## Work to be completed
Only a slice of the listing below is wanted. Retype the lines from the one containing "staining of carcinoid" through the one containing "neoplastic tissue: breast", exactly, both ends included.
──────
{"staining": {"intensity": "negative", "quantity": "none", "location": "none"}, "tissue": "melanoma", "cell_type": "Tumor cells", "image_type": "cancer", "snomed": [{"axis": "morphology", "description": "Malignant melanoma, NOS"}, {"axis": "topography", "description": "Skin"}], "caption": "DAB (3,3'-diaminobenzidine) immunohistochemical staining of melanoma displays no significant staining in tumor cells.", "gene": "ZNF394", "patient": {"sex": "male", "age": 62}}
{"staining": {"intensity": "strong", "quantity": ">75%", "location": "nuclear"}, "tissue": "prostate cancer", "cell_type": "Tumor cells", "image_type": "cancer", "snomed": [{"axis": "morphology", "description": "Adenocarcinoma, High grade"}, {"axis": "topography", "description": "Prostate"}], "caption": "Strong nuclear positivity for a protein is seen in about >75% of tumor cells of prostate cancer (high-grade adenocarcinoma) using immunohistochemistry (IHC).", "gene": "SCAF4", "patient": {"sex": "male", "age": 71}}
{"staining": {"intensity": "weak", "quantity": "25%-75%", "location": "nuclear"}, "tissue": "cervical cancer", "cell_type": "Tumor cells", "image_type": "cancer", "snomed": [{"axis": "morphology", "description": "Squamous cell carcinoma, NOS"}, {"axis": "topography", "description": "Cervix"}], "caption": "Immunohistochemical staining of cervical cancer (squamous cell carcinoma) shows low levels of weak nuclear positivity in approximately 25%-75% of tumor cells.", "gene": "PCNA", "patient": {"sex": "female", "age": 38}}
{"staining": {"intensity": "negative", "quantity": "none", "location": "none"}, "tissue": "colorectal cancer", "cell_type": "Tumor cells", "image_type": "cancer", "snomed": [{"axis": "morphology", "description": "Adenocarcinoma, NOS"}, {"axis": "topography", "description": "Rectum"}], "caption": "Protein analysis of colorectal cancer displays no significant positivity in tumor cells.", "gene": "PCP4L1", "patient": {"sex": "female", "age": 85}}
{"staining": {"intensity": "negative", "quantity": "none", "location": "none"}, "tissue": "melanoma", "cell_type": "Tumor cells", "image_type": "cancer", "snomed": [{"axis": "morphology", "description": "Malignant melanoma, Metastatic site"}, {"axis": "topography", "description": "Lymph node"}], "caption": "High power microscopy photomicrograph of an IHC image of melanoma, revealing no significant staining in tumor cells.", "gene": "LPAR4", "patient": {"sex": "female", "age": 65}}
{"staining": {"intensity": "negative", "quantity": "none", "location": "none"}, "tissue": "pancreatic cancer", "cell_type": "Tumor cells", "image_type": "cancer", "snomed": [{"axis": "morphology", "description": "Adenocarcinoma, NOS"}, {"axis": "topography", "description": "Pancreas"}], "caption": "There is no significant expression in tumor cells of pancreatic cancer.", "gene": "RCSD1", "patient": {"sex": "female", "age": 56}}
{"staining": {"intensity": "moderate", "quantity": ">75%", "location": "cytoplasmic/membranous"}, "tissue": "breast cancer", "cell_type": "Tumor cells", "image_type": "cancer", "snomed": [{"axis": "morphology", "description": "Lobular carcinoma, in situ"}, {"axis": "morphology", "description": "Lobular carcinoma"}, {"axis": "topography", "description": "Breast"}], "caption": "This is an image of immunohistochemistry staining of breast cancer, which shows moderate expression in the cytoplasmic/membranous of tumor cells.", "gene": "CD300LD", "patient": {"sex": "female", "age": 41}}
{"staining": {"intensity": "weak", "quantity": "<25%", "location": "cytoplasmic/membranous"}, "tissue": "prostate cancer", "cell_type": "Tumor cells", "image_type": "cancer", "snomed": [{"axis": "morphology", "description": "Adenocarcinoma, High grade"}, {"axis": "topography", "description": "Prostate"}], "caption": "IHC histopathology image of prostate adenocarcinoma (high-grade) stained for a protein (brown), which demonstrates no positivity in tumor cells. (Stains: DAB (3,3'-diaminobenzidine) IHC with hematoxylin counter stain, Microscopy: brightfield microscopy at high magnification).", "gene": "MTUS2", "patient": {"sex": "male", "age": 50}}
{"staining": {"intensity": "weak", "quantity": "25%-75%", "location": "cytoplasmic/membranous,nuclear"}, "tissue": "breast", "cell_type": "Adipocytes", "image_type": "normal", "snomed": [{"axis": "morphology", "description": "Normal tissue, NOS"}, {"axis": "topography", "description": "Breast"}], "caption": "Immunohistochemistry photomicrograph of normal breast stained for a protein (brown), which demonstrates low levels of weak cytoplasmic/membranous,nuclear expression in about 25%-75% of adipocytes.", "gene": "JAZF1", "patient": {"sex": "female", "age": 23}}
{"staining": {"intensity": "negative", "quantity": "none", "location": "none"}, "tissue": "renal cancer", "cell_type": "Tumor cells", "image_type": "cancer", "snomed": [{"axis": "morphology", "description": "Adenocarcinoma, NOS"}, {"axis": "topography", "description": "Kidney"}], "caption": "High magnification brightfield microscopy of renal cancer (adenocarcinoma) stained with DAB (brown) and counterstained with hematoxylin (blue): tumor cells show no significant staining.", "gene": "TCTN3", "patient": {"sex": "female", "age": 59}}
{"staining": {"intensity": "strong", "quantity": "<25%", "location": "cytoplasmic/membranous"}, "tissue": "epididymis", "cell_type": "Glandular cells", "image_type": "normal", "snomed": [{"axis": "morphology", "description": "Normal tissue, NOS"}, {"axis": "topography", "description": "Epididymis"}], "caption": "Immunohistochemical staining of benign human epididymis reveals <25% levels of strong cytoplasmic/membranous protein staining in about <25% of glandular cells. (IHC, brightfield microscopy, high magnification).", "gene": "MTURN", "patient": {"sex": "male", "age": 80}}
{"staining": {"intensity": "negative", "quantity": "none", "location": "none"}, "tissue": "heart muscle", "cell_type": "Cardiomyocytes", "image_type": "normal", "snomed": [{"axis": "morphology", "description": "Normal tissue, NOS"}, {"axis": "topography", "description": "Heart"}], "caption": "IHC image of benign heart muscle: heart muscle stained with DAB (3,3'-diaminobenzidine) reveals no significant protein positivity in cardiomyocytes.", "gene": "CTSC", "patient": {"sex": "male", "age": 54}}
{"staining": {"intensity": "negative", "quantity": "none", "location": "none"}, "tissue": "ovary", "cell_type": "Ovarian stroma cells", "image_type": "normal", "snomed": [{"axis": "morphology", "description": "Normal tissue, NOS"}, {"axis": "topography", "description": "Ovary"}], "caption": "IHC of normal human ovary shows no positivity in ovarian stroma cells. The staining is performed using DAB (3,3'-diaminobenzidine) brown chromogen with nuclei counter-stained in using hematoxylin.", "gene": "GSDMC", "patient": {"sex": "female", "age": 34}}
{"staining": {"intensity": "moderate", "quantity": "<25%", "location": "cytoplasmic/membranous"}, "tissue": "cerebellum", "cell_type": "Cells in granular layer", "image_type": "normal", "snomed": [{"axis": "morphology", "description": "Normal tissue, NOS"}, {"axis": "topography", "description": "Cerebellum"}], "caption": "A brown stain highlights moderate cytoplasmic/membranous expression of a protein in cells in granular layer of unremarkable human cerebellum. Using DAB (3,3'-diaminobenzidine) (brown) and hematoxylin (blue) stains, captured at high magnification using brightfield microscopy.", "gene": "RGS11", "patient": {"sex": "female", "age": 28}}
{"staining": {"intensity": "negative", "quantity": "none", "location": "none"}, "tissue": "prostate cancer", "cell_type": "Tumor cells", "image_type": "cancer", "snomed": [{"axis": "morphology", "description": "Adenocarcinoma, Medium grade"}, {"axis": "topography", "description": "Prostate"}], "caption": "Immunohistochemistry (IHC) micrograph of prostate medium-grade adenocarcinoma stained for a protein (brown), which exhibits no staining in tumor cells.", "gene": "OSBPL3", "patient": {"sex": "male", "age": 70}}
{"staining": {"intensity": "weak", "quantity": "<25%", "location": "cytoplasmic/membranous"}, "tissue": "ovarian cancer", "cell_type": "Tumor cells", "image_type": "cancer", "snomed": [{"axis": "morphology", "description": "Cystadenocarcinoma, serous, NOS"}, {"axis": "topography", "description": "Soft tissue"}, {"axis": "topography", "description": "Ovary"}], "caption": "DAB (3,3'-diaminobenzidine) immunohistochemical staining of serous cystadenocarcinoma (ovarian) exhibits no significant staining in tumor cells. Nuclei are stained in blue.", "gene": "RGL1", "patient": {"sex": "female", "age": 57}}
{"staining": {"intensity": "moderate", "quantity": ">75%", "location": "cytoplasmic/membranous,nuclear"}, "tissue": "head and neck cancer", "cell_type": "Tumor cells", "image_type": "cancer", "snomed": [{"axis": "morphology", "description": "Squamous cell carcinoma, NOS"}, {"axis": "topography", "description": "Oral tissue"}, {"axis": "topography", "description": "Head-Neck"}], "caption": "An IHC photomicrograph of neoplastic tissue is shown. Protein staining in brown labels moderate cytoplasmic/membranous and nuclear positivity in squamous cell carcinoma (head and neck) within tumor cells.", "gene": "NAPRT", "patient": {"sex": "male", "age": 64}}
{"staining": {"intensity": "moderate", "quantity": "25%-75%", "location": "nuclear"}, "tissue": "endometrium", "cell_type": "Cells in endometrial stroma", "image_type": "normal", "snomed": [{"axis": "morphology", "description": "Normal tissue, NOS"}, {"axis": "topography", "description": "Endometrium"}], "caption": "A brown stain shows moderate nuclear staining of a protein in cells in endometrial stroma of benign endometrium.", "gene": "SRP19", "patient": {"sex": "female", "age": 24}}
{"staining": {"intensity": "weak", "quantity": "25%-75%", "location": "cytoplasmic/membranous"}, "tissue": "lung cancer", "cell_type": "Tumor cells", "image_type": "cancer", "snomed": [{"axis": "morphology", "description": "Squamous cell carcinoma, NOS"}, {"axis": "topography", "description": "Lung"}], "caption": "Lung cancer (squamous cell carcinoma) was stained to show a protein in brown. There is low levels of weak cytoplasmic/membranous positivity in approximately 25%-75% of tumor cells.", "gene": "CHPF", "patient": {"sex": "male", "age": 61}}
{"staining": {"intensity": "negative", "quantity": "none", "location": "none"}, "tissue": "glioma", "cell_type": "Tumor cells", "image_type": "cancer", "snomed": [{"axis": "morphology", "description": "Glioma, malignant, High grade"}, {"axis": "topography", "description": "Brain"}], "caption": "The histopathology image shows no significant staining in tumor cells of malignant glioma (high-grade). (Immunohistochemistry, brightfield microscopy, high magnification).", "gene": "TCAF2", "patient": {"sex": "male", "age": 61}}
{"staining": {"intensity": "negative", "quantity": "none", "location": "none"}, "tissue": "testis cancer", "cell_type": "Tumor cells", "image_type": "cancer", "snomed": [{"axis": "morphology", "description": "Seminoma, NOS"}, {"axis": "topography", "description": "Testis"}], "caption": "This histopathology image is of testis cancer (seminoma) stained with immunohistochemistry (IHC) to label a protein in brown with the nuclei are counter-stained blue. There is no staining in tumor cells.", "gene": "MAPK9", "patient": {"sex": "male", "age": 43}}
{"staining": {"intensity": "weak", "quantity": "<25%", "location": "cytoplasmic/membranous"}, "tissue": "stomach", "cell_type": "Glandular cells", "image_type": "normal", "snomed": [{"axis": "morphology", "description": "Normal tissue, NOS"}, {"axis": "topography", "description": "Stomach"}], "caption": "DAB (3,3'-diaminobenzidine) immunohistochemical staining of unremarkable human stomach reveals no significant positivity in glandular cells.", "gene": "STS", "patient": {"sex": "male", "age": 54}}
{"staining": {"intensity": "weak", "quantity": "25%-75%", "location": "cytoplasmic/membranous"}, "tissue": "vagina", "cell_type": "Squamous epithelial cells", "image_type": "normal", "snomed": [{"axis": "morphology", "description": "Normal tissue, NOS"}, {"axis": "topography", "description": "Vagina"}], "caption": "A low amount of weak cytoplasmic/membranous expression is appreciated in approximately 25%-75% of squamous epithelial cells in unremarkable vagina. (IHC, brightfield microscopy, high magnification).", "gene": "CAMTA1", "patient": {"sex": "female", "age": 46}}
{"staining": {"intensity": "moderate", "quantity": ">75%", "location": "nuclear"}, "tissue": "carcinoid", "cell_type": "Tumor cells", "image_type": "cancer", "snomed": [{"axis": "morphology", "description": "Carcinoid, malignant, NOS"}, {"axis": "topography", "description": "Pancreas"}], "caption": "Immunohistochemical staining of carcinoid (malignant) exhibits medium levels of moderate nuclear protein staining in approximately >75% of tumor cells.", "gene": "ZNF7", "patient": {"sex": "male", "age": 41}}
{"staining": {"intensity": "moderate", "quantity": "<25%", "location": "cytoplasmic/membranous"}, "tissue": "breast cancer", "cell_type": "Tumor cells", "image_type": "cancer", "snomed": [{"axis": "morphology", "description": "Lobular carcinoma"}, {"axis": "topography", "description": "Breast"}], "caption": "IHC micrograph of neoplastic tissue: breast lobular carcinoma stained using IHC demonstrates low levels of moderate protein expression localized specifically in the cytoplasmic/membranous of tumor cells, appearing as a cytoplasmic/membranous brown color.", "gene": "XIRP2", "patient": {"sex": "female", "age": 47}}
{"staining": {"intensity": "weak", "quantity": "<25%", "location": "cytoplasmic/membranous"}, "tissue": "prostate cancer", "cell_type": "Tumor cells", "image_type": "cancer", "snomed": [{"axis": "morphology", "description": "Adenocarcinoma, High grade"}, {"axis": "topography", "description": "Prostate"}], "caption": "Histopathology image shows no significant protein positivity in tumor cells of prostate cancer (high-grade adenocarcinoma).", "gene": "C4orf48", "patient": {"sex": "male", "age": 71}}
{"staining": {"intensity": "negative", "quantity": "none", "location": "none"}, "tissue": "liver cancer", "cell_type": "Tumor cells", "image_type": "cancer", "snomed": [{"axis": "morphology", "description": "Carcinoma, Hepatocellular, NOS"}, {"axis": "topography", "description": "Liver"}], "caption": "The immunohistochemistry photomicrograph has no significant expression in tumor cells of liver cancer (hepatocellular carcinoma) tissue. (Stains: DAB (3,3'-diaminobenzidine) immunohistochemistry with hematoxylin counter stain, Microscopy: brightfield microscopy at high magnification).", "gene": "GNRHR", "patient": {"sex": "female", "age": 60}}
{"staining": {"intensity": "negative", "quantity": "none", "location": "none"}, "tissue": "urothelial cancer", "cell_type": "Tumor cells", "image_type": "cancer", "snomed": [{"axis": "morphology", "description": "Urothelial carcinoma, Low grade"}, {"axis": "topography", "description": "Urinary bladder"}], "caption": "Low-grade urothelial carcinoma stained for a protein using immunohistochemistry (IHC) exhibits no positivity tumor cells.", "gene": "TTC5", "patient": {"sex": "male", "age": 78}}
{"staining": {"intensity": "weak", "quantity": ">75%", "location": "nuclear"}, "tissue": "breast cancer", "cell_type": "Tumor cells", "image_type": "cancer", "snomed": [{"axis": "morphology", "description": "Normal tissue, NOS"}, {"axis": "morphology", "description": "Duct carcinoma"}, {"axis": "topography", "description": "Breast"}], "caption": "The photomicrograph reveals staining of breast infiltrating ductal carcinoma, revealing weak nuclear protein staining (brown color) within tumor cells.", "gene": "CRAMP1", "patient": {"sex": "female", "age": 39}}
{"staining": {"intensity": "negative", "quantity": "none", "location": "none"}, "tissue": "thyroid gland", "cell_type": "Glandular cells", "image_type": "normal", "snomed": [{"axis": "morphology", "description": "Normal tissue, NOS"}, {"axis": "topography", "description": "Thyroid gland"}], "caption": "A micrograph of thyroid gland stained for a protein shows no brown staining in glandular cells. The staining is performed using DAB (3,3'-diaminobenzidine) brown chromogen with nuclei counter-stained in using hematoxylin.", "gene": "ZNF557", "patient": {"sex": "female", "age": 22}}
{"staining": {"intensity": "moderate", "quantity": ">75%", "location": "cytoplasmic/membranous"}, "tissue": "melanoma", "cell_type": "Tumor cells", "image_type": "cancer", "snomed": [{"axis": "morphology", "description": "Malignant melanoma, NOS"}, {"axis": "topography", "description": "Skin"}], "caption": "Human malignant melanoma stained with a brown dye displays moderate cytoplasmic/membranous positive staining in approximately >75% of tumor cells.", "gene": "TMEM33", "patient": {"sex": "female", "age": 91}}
──────
## Exercise solution
{"staining": {"intensity": "moderate", "quantity": ">75%", "location": "nuclear"}, "tissue": "carcinoid", "cell_type": "Tumor cells", "image_type": "cancer", "snomed": [{"axis": "morphology", "description": "Carcinoid, malignant, NOS"}, {"axis": "topography", "description": "Pancreas"}], "caption": "Immunohistochemical staining of carcinoid (malignant) exhibits medium levels of moderate nuclear protein staining in approximately >75% of tumor cells.", "gene": "ZNF7", "patient": {"sex": "male", "age": 41}}
{"staining": {"intensity": "moderate", "quantity": "<25%", "location": "cytoplasmic/membranous"}, "tissue": "breast cancer", "cell_type": "Tumor cells", "image_type": "cancer", "snomed": [{"axis": "morphology", "description": "Lobular carcinoma"}, {"axis": "topography", "description": "Breast"}], "caption": "IHC micrograph of neoplastic tissue: breast lobular carcinoma stained using IHC demonstrates low levels of moderate protein expression localized specifically in the cytoplasmic/membranous of tumor cells, appearing as a cytoplasmic/membranous brown color.", "gene": "XIRP2", "patient": {"sex": "female", "age": 47}}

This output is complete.